Tortilla Soup


prep 0:30       total 1:00


1 gallons



1 whole chicken
1-1/2 cup chopped onion
1 can (4 oz.) chopped green chilis
1 can diced Rotel tomatoes
1 pkg. taco seasoning
1 pkg. (1 oz.) buttermilk ranch dressing mix
1 can whole kernel corn, drained
1 can pinto beans, drained
1 can cream of chicken soup
1 tsp. chili powder
1/8 tsp. cumin
1/2 cup freshly chopped cilantro
Corn tortillas, cut into strips
Grated cheddar cheese


Cook chicken in crock-pot or boil on stove until done. Discard skin and bones. Chop chicken; cover and set aside.

Add broth to a large pot, adding enough water to equal a gallon of liquid. Add remaining ingredients, except for chicken, tortillas, cheese and cilantro. Bring to a boil, reduce heat and simmer for 45 minutes, stirring occasionally. May need to add water during cooking time.
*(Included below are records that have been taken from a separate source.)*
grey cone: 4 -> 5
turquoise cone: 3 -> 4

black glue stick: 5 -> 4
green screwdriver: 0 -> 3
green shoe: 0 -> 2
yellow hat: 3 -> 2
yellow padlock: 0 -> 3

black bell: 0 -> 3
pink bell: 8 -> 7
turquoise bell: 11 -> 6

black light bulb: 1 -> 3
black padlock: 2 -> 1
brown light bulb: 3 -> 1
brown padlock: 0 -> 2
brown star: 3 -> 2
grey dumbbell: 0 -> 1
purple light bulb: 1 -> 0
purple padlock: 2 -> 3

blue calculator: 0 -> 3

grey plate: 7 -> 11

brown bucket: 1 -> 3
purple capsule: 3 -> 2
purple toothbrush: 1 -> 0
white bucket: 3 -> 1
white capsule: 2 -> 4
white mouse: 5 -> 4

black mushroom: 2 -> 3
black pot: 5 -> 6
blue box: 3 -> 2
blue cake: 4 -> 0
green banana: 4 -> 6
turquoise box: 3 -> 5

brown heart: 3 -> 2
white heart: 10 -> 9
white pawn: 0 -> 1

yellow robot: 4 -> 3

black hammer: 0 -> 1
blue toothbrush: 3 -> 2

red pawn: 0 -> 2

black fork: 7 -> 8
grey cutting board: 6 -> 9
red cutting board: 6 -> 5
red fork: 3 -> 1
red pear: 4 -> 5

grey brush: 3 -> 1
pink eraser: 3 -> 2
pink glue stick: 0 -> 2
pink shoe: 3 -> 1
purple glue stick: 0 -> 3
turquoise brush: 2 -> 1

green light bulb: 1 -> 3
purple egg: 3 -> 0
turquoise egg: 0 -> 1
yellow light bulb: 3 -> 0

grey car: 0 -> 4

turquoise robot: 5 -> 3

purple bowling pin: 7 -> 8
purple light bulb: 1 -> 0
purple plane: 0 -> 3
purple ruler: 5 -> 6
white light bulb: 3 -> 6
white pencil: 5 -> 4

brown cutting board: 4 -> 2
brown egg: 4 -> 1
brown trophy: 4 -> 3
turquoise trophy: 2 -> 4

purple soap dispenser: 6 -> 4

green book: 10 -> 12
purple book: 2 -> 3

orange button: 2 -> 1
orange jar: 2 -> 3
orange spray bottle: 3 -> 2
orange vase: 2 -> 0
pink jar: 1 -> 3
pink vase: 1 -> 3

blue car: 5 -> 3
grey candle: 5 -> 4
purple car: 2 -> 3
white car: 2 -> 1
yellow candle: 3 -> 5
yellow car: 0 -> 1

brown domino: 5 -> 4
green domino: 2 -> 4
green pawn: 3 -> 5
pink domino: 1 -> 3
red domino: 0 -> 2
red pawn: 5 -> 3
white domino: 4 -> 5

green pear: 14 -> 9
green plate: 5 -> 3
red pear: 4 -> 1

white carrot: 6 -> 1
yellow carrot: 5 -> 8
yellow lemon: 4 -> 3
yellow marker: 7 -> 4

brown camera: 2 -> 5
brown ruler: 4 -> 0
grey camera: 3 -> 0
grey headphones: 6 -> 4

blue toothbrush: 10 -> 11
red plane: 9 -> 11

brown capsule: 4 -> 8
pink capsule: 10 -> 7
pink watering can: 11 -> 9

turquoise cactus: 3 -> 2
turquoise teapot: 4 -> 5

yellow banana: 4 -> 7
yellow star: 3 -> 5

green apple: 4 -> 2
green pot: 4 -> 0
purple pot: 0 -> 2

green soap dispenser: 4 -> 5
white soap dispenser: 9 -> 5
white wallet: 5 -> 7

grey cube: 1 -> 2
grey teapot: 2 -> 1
When soup is done, stir in the cooked chicken and fresh cilantro. Drop tortilla strips in each bowl of soup and top with grated cheese. Go sparingly on the tortillas, as they will soak up the juice quickly.

Author's Comments

This is a thick hearty soup and an avocado salad on the side would make a complete meal.

(I worked with this recipe until I got it perfected, so try to use the exact ingredients and measurements if possible.)